I CORINTHIANS: HANDLING BELIEVERS’ PRACTICAL PROBLEMS

II. Handling Divisions Among Believers, 1 Corinthians 1:10-4:21

B. The False Exaltation Of Works Behind Divisions

(1 Corinthians 1:13-2:5)

 

I.               Introduction

A.    The people Paul discipled in Corinth lived in a city that was famous for its immorality, alcoholism and worldly pursuits (Ryrie Study Bible, KJV, 1978, “Introduction to the First Letter of Paul to the Corinthians: The City of Corinth,” p. 1619), so the formidable influence of the city’s culture on the Corinthian believers left Paul addressing “(a)berrant beliefs and practices of an astonishing variety” in his letters to them, Ibid.

B.    However, in a vision Paul received from God as he ministered at Corinth in Acts 18:10b NIV, God told him, “I have many people in this city,” so Paul was to keep on ministering regardless of the trials he faced there.

C.    This epistle is thus timely for us who face our own decadent culture today, so we view 1 Corinthians 1:13-2:5 that reveals a false exaltation of works behind divisions among believers for our insight and application:

II.            The False Exaltation Of Works Behind Divisions, 1 Corinthians 1:13-2:5.

A.    After exposing how false views in general had been behind the political divisions that plagued the Church at Corinth, in 1 Corinthians 1:13-31, Paul became more specific, revealing that his divided readers falsely exalted human works in Christian ministry, what had fueled their divisions (as follows):

1.      By two rhetorical questions that expect a negative answer, Paul explained that since he had not been crucified for his readers’ salvation nor that they had been baptized in his name, the divisions his readers had over whether they followed him or Apollos or Peter were obviously wrong! (1 Corinthians 1:13)

2.      Paul then expressed his gratefulness that he had baptized very few of his readers lest any of them might say that he baptized them in his name, 1 Corinthians 1:14-16.  In addition, Paul asserted that Christ did not send him to baptize, but to preach the Gospel (1 Corinthians 1:17a), a strong denial of an errant belief that exists in Christendom today that holds that one must be baptized in order to receive eternal life!  [Baptism was ordained by the Lord Jesus (Matthew 28:19), but not as a means of salvation.  Rather, it is an outward testimony before other people of one’s inward faith in Christ, Bible Know. Com., N. T., p. 508.]

3.      Then, even in preaching the Gospel (1 Corinthians 1:17a), Paul added that he did not deliver the message with words of human wisdom lest the cross of Christ be made of none effect by diluting the Holy Spirit’s spiritually powerful convicting ministry with mere human reasoning and might, 1 Corinthians 1:17b-25.
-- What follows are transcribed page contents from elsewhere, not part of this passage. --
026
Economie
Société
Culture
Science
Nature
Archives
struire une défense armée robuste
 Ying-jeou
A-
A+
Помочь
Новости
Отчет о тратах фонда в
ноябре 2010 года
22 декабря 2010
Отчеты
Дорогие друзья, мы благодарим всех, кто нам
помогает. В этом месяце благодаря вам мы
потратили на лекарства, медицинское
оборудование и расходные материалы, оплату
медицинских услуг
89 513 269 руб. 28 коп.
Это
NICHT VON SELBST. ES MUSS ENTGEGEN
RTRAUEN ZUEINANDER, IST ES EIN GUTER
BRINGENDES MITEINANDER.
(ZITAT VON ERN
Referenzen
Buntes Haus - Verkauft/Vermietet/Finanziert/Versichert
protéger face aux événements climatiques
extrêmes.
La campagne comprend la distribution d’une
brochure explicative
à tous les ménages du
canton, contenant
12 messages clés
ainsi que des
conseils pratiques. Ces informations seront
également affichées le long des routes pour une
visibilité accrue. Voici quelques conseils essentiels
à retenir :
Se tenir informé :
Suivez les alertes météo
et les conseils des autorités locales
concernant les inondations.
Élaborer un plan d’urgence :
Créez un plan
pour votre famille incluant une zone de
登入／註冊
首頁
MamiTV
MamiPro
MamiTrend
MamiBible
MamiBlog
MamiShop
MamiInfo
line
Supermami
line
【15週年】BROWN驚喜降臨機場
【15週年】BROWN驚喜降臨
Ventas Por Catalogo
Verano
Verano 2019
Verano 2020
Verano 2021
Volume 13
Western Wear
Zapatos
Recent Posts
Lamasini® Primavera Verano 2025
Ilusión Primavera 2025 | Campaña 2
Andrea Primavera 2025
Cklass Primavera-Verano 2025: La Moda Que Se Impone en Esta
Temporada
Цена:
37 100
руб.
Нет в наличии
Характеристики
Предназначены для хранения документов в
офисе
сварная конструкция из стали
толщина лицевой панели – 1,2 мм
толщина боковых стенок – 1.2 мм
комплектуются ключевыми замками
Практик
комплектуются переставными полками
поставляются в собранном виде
4.      Building on this theme, Paul added that not many of his readers were wise by the world’s standards, not many influential, not many of noble birth, for God had chosen the foolish things of the world to shame the wise, the weak to shame the strong, the lowly, the despised, and things not existing to nullify the things that exist, that no mortal human might boast before God of his might or works, 1 Corinthians 1:26-29 NIV.

5.      Rather, it is solely by God’s work of salvation that we believers are in Christ Jesus, Who by God the Father is made to us wisdom, righteousness, sanctification and redemption, that as it is written in Jeremiah 9:24, He that boasts, let him boast in the Lord, 1 Corinthians 1:30-31.

B.    Paul applied this teaching to his experience in evangelizing his readers at Corinth, demonstrating how that ministry was absent any cause for human boasting, but only of glorying in the Lord, 1 Corinthians 2:1-5:

1.      The Apostle Paul reported that when he first came to Corinth to evangelize his readers, he had not come proclaiming to them the testimony of God with “lofty speech or wisdom,” 1 Corinthians 2:1 ESV.

2.      Rather, he had resolved to appear to his readers as knowing nothing among them except Christ and Him crucified, 1 Corinthians 2:2.  Paul had been with them in human weakness, fear, and much trembling, and that his speech and message had not been characterized by “plausible words of wisdom, but in demonstration of the Spirit and of power,” 1 Corinthians 2:3-4 ESV, NIV.

3.      This approach by Paul in his ministry with the Corinthians was performed that his hearers’ faith might not rest in the wisdom of men, but in the power of God, 1 Corinthian 2:5.  The exaltation of human pride, lust and decadence in the culture of Corinth left Paul’s readers needing to focus on God’s truth separate from human ability, so Paul’s approach had proved to be effective for the genuine discipling of his readers.

 

Lesson: Paul taught that the exaltation of ungodly human works had caused divisions in the Church at Corinth.

 

Application: May we not exalt human abilities in our ministries but keep our efforts exalting Christ by functioning in humility, simplicity and faith that the Holy Spirit alone might be the One Who causes our ministries to succeed.